§ **Exercise inputs**:
=-=-=-=-=
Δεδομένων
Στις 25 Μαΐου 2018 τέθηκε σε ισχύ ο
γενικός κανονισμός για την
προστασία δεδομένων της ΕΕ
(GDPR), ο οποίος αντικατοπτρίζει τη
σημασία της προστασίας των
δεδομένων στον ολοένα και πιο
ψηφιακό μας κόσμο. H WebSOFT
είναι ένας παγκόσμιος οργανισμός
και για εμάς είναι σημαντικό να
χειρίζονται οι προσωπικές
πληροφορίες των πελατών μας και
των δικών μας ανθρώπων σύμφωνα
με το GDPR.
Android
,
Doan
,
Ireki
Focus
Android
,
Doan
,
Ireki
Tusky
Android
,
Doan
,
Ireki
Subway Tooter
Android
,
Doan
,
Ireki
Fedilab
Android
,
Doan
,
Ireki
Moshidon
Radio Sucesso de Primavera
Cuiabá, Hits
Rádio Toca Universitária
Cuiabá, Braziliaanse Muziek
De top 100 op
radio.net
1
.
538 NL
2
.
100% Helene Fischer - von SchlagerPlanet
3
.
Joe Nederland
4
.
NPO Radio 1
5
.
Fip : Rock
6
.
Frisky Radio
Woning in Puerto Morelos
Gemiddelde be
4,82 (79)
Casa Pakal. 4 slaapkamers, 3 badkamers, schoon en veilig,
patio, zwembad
=-=-=-=-=
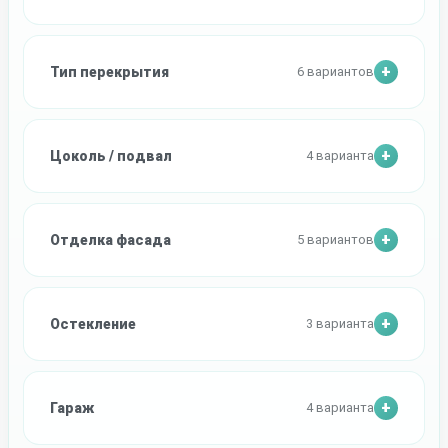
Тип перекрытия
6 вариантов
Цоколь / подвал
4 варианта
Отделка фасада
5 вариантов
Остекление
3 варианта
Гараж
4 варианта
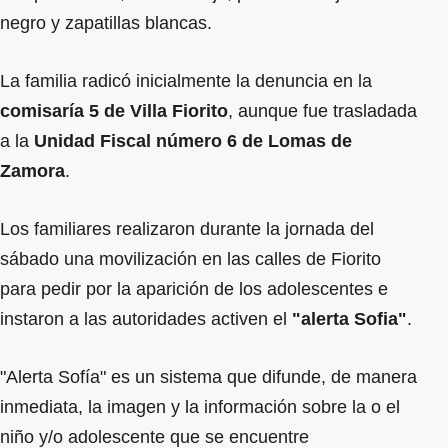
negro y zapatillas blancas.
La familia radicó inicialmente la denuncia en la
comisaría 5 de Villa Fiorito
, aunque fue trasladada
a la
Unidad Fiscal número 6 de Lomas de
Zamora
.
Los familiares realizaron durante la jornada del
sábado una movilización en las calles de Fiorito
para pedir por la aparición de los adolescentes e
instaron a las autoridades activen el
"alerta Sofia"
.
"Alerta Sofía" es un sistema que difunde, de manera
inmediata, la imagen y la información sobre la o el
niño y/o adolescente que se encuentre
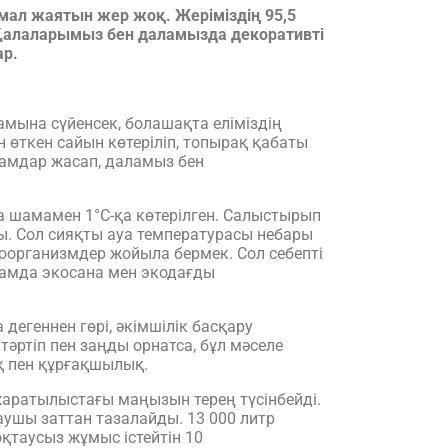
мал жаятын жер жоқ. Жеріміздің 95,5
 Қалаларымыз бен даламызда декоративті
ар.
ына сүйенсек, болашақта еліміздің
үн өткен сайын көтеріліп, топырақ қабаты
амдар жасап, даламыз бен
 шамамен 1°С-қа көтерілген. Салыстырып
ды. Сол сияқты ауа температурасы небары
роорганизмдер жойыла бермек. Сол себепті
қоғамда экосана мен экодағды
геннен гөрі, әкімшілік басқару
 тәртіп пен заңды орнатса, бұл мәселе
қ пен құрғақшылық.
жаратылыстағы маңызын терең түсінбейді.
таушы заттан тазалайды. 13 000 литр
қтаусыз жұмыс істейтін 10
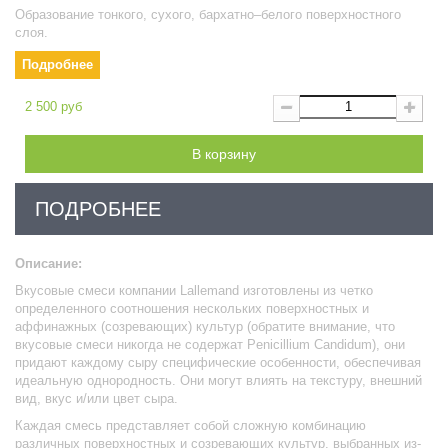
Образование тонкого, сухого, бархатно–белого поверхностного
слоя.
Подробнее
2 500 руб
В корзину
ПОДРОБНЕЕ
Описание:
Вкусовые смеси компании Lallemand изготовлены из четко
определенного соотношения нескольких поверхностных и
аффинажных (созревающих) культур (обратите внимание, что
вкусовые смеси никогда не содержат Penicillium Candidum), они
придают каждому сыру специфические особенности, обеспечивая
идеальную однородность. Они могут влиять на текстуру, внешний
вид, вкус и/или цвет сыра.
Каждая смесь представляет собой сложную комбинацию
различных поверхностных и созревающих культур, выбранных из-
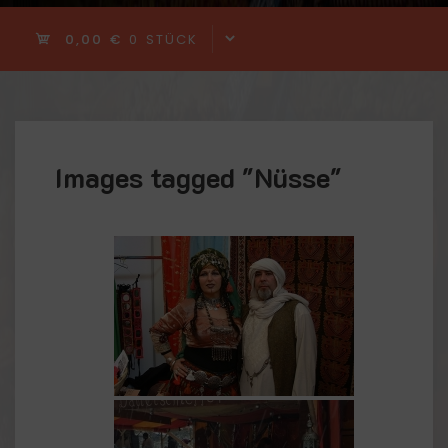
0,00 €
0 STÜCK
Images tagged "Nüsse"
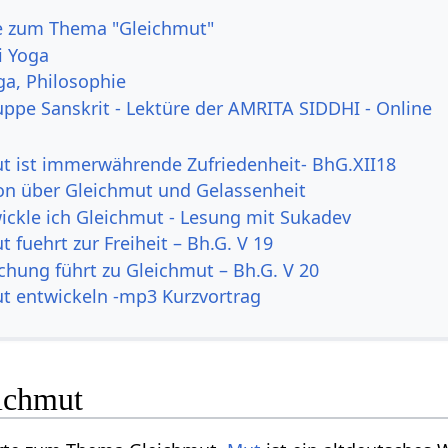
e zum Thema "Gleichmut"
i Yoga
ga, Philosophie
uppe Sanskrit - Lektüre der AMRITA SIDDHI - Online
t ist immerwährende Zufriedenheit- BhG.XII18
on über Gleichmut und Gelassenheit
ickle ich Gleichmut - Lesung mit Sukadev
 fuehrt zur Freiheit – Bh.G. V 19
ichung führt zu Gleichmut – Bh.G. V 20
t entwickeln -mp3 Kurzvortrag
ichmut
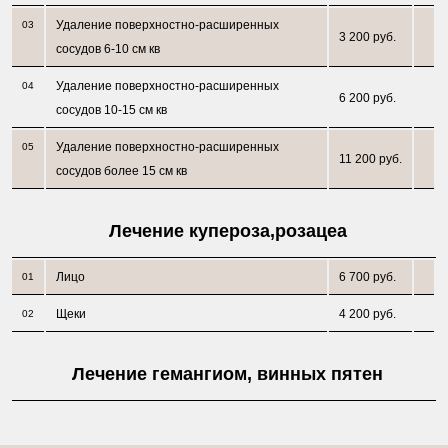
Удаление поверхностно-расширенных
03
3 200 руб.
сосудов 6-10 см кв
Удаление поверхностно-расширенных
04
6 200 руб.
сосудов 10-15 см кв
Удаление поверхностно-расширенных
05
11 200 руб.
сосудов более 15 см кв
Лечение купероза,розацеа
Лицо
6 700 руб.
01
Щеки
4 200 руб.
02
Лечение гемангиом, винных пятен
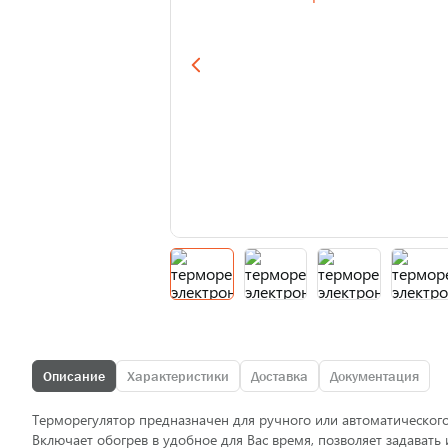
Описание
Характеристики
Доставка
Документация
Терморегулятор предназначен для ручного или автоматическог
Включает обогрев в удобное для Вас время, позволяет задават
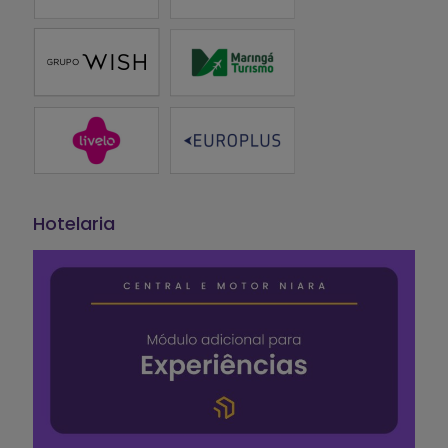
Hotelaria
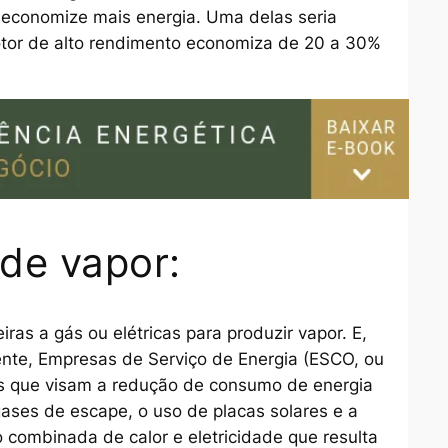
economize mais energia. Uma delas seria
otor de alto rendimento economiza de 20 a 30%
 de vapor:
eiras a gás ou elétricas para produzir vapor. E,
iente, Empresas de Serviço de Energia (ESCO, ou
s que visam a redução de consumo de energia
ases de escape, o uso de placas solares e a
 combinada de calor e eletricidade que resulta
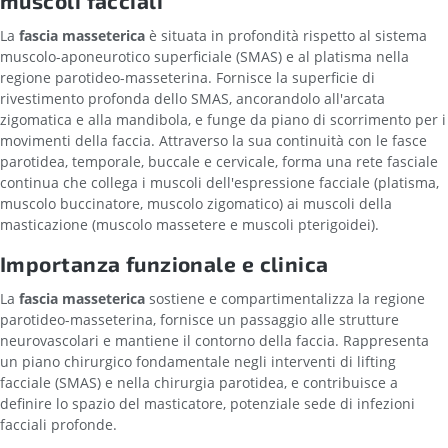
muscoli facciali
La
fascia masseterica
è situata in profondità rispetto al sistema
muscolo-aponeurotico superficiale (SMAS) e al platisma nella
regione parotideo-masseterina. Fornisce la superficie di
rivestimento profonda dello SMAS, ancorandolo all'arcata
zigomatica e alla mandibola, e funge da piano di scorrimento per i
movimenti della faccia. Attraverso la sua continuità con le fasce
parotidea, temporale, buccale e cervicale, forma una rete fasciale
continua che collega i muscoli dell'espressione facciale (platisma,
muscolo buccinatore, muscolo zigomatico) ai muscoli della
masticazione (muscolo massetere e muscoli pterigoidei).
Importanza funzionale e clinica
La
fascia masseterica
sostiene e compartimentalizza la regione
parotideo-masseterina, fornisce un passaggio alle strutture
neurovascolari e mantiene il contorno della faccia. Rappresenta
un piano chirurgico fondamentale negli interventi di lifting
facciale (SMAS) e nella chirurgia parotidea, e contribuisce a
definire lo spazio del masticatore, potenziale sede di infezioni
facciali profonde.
=-=-=-=-=
§ **Assigned task**:
Print the data again, starting with the line that contains "economize mais energia. Uma delas seria" and going on through the line that contains "facciali profonde.", and leave the pictures out.

§ **Exercise output**:
economize mais energia. Uma delas seria
otor de alto rendimento economiza de 20 a 30%
 de vapor:
eiras a gás ou elétricas para produzir vapor. E,
iente, Empresas de Serviço de Energia (ESCO, ou
s que visam a redução de consumo de energia
ases de escape, o uso de placas solares e a
 combinada de calor e eletricidade que resulta
muscoli facciali
La
fascia masseterica
è situata in profondità rispetto al sistema
muscolo-aponeurotico superficiale (SMAS) e al platisma nella
regione parotideo-masseterina. Fornisce la superficie di
rivestimento profonda dello SMAS, ancorandolo all'arcata
zigomatica e alla mandibola, e funge da piano di scorrimento per i
movimenti della faccia. Attraverso la sua continuità con le fasce
parotidea, temporale, buccale e cervicale, forma una rete fasciale
continua che collega i muscoli dell'espressione facciale (platisma,
muscolo buccinatore, muscolo zigomatico) ai muscoli della
masticazione (muscolo massetere e muscoli pterigoidei).
Importanza funzionale e clinica
La
fascia masseterica
sostiene e compartimentalizza la regione
parotideo-masseterina, fornisce un passaggio alle strutture
neurovascolari e mantiene il contorno della faccia. Rappresenta
un piano chirurgico fondamentale negli interventi di lifting
facciale (SMAS) e nella chirurgia parotidea, e contribuisce a
definire lo spazio del masticatore, potenziale sede di infezioni
facciali profonde.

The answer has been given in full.